# The task
Reproduce the text of all the records below word for word and line for line, and leave the pictures out of your answer.

=====

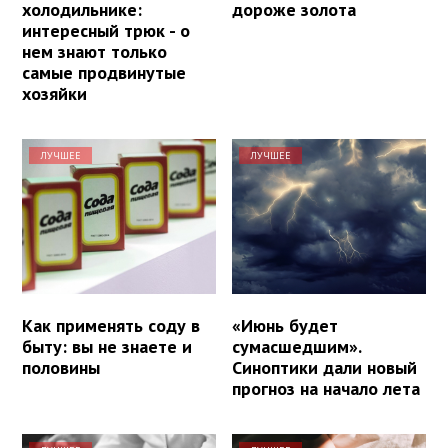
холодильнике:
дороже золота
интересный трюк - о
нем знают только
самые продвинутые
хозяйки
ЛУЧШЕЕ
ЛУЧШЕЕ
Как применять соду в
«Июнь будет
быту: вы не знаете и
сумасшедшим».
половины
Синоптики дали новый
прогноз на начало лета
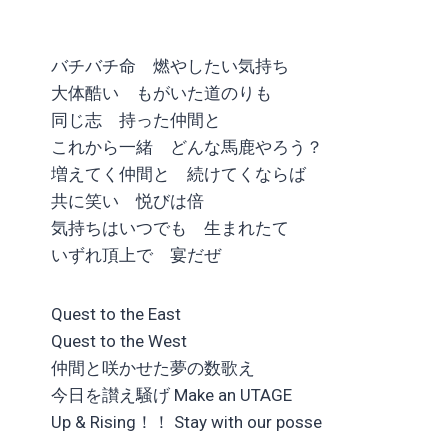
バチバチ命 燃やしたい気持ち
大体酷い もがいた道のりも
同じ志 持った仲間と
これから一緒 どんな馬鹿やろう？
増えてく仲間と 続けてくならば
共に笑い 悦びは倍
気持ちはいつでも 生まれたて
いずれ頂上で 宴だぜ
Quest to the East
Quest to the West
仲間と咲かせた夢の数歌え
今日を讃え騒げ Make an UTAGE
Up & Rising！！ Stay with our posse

=====

# Response
холодильнике:
дороже золота
интересный трюк - о
нем знают только
самые продвинутые
хозяйки
ЛУЧШЕЕ
ЛУЧШЕЕ
Как применять соду в
«Июнь будет
быту: вы не знаете и
сумасшедшим».
половины
Синоптики дали новый
прогноз на начало лета
バチバチ命 燃やしたい気持ち
大体酷い もがいた道のりも
同じ志 持った仲間と
これから一緒 どんな馬鹿やろう？
増えてく仲間と 続けてくならば
共に笑い 悦びは倍
気持ちはいつでも 生まれたて
いずれ頂上で 宴だぜ
Quest to the East
Quest to the West
仲間と咲かせた夢の数歌え
今日を讃え騒げ Make an UTAGE
Up & Rising！！ Stay with our posse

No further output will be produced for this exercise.